Aantekeningen |
- Uit GroeneveldContact, nr. 65,
In het laatste kwart van de 19e eeuw heerste er in Nederland een landbouwcrisis. De Piershilse vlasboer Huig Groeneveld had vijf zoons, die geen van allen voor zichzelf een toekomst in de landbouw zagen. Drie daarvan vertrokken in de jaren negentig naar Zuid-Afrika, waar ze allen in dienst traden van de Nederlandsen Zuid-Afrikaansche Spoorweg Maatschappij (NZASM) in Transvaal.
Broer Klaas, op 20-11-1895 vertrokken naar Zuid-Afrika, kwam op 15-12-1895 in Kaapstad aan, was treincontroleur, en verwierf in 1896 het burgerschap. Na haar huwelijk (met de handschoen) in Nuenen vertrok zijn echtgenote op 4-2-1898 met de boot via Londen naar haar nieuwe vaderland en werd daarbij vergezeld door haar zwager Johannis, die tegelijk emigreerde. Na afloop van de door Engeland gewonnen 2e Boerenoorlog in 1902 mocht Klaas als staatsburger daarom in het land blijven. Zijn beide broers Poulus en Johannis waren tijdens deze oorlog door de Engelsen uitgewezen en naar hun vaderland teruggekeerd.

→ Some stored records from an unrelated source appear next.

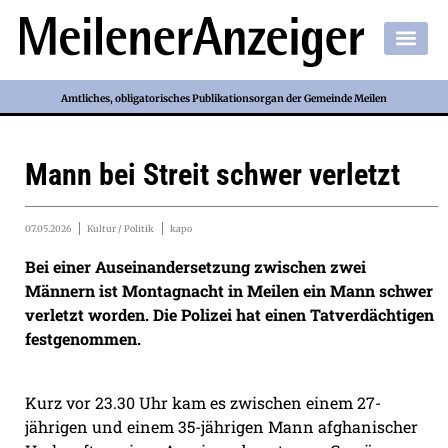
Amtliches, obligatorisches Publikationsorgan der Gemeinde Meilen
Mann bei Streit schwer verletzt
07.05.2026
Kultur / Politik
kapo
Bei einer Auseinandersetzung zwischen zwei
Männern ist Montagnacht in Meilen ein Mann schwer
verletzt worden. Die Polizei hat einen Tatverdächtigen
festgenommen.
Kurz vor 23.30 Uhr kam es zwischen einem 27-
jährigen und einem 35-jährigen Mann afghanischer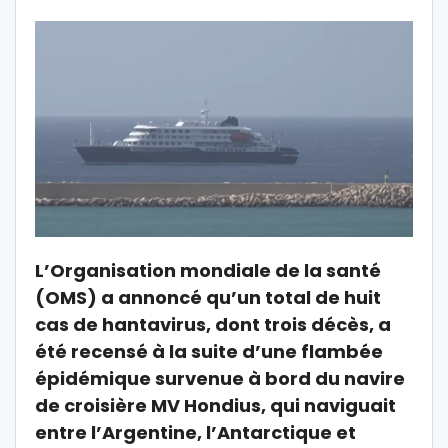
L’Organisation mondiale de la santé
(OMS) a annoncé qu’un total de huit
cas de hantavirus, dont trois décès, a
été recensé à la suite d’une flambée
épidémique survenue à bord du navire
de croisière
MV Hondius
, qui naviguait
entre l’Argentine, l’Antarctique et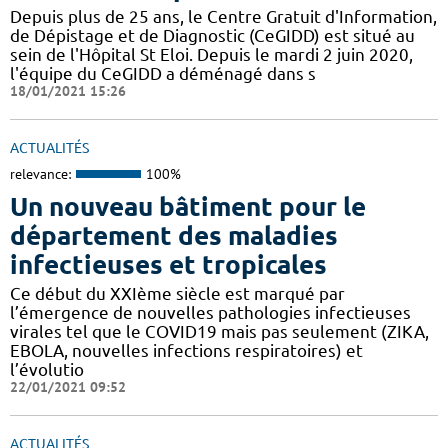
Depuis plus de 25 ans, le Centre Gratuit d'Information,
de Dépistage et de Diagnostic (CeGIDD) est situé au
sein de l'Hôpital St Eloi. Depuis le mardi 2 juin 2020,
l'équipe du CeGIDD a déménagé dans s
18/01/2021 15:26
ACTUALITÉS
relevance:
100%
Un nouveau bâtiment pour le
département des maladies
infectieuses et tropicales
Ce début du XXIème siècle est marqué par
l’émergence de nouvelles pathologies infectieuses
virales tel que le COVID19 mais pas seulement (ZIKA,
EBOLA, nouvelles infections respiratoires) et
l’évolutio
22/01/2021 09:52
ACTUALITÉS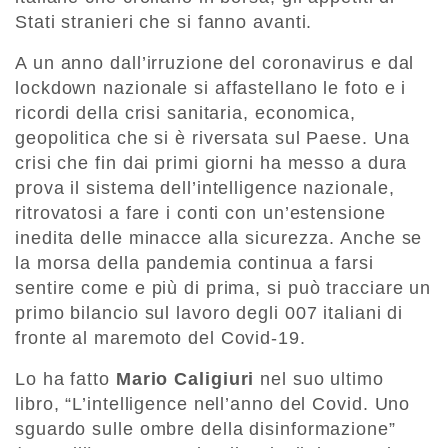
Stati stranieri che si fanno avanti.
A un anno dall’irruzione del coronavirus e dal
lockdown nazionale si affastellano le foto e i
ricordi della crisi sanitaria, economica,
geopolitica che si è riversata sul Paese. Una
crisi che fin dai primi giorni ha messo a dura
prova il sistema dell’intelligence nazionale,
ritrovatosi a fare i conti con un’estensione
inedita delle minacce alla sicurezza. Anche se
la morsa della pandemia continua a farsi
sentire come e più di prima, si può tracciare un
primo bilancio sul lavoro degli 007 italiani di
fronte al maremoto del Covid-19.
Lo ha fatto
Mario Caligiuri
nel suo ultimo
libro, “L’intelligence nell’anno del Covid. Uno
sguardo sulle ombre della disinformazione”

Omdat Klaas niet voor de overwinnaar wilde werken, nam hij ontslag bij de NZASM en nam in januari 1903 een bestaand
pension over in Pretoria.
Met de Vrede van Vereeniging eindigde de Boerenoorlog en werd in 1910 de Unie van Zuid-Afrika gesticht. Dat was voor Johannis reden om in Nederland ontslag te nemen als ladingmeester bij de Staatsspoorwegen in Dordrecht en in november 1910 voorgoed naar Zuid-Afrika te vertrekken.
In 1911 opende Klaas Groeneveld in de Schoemanstraat in Pretoria het 30 kamers tellende Residentie Hotel, waar ook Johannis een werkkring vond totdat hij zich met de Suid Afrikaanse Boekwinkel in Pretoria vestigde als boekhandelaar en uitgever.
In 1924/25 werd het hotel verbouwd en uitgebreid tot 66 kamers, alle voorzien van stromend water en telefoon. Nadat Klaas in 1955 was overleden werd het hotel geleid door zijn weduwe Dirkje, samen met hun zoon Frederik. Omdat het hotel ouderwets dreigde te worden werd in 1957 begonnen aan een volgende verbouwing en uitbreiding met een nieuwe vleugel van acht verdiepingen, waarvan alle kamers een eigen badkamer kregen. De opening daarvan in maart 1959 mocht Dirkje helaas niet meer meemaken, daar zij in 1958 was overleden.